━━━━━ Text passage
Tests of the Rokkasho Reprocessing Plant using spent nuclear fuel (active tests) commenced in March 2006. Production of plutonium began in November of the same year and 3,283 kilograms of MOX powder (50-50 mixture of plutonium oxide and uranium oxide) had been stored at the plant by November 2007. Production of high-level radioactive waste (HLW) glass canisters began in November 2007, but it is now clear that the process is not going smoothly.
The vitrification process employed at Rokkasho is different from the rotary kiln process used at the reprocessing plants at La Hague (France) and Sellafield (UK). At Rokkasho the Liquid Fed Ceramic Melter (LFCM) method developed at the Tokai Reprocessing Facility is used.
The Tokai Reprocessing Facility commenced operations in 1977, but the vitrification facility did not begin operating until 1995. In the LFCM method, high-level liquid waste and glass ingredients are mixed in a high-temperature melting furnace made of fire-proof ceramic tiles. The mixture is then poured into stainless steel containers, where it cools to form glass canisters. The melting furnace is designed so that the molten glass flows down a slope into the stainless steel containers (see diagram). There is a flow nozzle at the bottom end of this slope.
The temperature inside the furnace is supposed to be maintained at 1,100 to 1,200 degrees C. However, due to difficulties with temperature control, there were frequent problems with increased viscosity and accumulation of radioactive platinum group metals at the bottom of the furnace. In response, design changes and modifications were carried out and a modified melting furnace was introduced from 2002 to 2004. The Tokai facility only managed to produce 244 glass canisters in 12 years to 2007.
━━━━━━━━━━
━━━━━ Given records
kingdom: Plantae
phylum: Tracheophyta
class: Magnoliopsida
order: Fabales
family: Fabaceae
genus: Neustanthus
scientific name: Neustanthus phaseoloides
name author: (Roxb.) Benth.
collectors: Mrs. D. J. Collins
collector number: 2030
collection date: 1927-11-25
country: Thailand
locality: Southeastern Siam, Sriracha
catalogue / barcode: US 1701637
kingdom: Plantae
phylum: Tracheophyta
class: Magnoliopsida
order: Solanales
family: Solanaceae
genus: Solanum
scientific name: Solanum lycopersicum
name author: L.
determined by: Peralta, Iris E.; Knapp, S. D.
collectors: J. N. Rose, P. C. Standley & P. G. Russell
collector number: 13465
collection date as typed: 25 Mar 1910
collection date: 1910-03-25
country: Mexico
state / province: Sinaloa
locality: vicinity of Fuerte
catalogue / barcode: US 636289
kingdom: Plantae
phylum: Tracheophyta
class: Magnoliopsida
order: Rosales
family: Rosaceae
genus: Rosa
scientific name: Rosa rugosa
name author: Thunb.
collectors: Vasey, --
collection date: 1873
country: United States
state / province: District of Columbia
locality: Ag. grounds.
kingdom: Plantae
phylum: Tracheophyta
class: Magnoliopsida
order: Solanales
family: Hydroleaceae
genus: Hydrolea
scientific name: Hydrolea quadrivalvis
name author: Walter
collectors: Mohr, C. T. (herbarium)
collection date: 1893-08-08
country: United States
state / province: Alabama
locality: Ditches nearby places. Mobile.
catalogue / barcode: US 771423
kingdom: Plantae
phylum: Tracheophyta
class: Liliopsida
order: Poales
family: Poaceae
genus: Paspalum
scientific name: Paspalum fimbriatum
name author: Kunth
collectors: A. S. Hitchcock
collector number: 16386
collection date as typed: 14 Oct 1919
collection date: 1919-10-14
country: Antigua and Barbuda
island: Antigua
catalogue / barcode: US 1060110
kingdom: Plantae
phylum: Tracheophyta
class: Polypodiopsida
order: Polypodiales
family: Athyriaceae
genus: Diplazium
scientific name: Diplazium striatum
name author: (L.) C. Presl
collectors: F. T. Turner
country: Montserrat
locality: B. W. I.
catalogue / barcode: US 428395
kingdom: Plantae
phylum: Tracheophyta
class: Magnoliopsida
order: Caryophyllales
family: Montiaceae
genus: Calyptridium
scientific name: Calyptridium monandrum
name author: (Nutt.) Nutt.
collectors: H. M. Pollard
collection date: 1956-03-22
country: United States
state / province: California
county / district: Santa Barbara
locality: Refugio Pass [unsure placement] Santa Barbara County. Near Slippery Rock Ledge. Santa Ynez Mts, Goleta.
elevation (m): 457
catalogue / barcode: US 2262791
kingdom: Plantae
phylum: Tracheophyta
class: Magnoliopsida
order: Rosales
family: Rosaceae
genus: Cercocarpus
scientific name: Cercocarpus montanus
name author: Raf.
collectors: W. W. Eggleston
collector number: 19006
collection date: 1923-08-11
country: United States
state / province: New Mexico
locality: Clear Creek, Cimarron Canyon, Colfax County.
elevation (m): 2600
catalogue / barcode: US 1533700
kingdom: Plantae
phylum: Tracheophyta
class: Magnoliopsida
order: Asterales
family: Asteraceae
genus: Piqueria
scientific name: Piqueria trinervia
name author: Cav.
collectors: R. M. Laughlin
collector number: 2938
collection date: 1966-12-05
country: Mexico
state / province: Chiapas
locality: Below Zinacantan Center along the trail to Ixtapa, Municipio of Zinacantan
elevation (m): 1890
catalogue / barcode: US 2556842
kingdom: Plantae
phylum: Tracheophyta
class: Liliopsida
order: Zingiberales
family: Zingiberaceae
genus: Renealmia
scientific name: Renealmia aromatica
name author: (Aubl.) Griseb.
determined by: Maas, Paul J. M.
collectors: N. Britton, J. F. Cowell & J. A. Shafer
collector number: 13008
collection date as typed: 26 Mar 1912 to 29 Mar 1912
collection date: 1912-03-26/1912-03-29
━━━━━━━━━━
• Action item A: In the passage on the Rokkasho plant, why was a modified melting furnace brought in at the Tokai facility from 2002 to 2004? Answer in one to three sentences.
• Action item B: According to the passage on the Rokkasho plant, how many glass canisters did the Tokai facility produce in the 12 years to 2007?
• Action item C: Continue the passage on the Rokkasho plant from the point where it stops.

• Reply A: Temperature inside the furnace was hard to control, so viscosity often rose and radioactive platinum group metals built up at the bottom of the furnace. The design changes and the modified furnace were a response to those problems.

• Reply B: 244 glass canisters.

• Reply C:
While this technical development was being carried out at Tokai, construction of the Rokkasho Reprocessing Plant had already commenced in 1993. Whenever design changes and modifications were made due to problems and accidents at the Tokai facility, design changes had to be made to the glass vitrification facility under construction at Rokkasho. The reality is that the glass vitrification technology employed at Rokkasho is still under development.
There are two melting furnaces, each with a theoretical capacity to process 70 liters of liquid waste per hour, installed at the glass vitrification facility at Rokkasho. However, as pointed out in the Denki Shimbun Newspaper, "To date, it cannot not necessarily be said that this is a stable situation." At the end of December Japan Nuclear Fuel Ltd. (JNFL) announced, "Due to increased viscosity of the molten glass and a doubling of the time required for the glass to flow down" (without resting for a single day during Japan's main holiday period) "from December 27th we will clean out the molten glass in the melting furnace." (Quoted from JNFL's web site.) The net result is that only 21 glass canisters have been produced so far at the Rokkasho Reprocessing Plant.
As a consequence of this problem, another problem arose. Due to the fact that the glass vitrification process did not proceed as planned, more high-level liquid waste was required to complete Step 4 of the active tests. Therefore, at the beginning of January 2008, JNFL went ahead and sheared 30 tons of spent BWR fuel scheduled for Step 5 of the active tests. This obviously means that not enough glass canisters have been produced to satisfy the requirements of Step 4. It could also mean that a very large quantity of molten glass that did not reach the stainless steel containers was scraped out from the melting furnace.
For the glass vitrification function during Step 4, the Nuclear Industrial Safety Agency requires that "JNFL confirm that the two melting furnaces, A and B, have the capacity to process 70 liters per hour." However, the reality is that it will take some time to confirm this. Step 4 still has not been completed and during Step 5 a further 160 tons of spent BWR fuel is scheduled to be sheared. All the reports say that it is now impossible to begin full operation of the Rokkasho Reprocessing Plant by the end of February 2008, but JNFL is yet to concede this.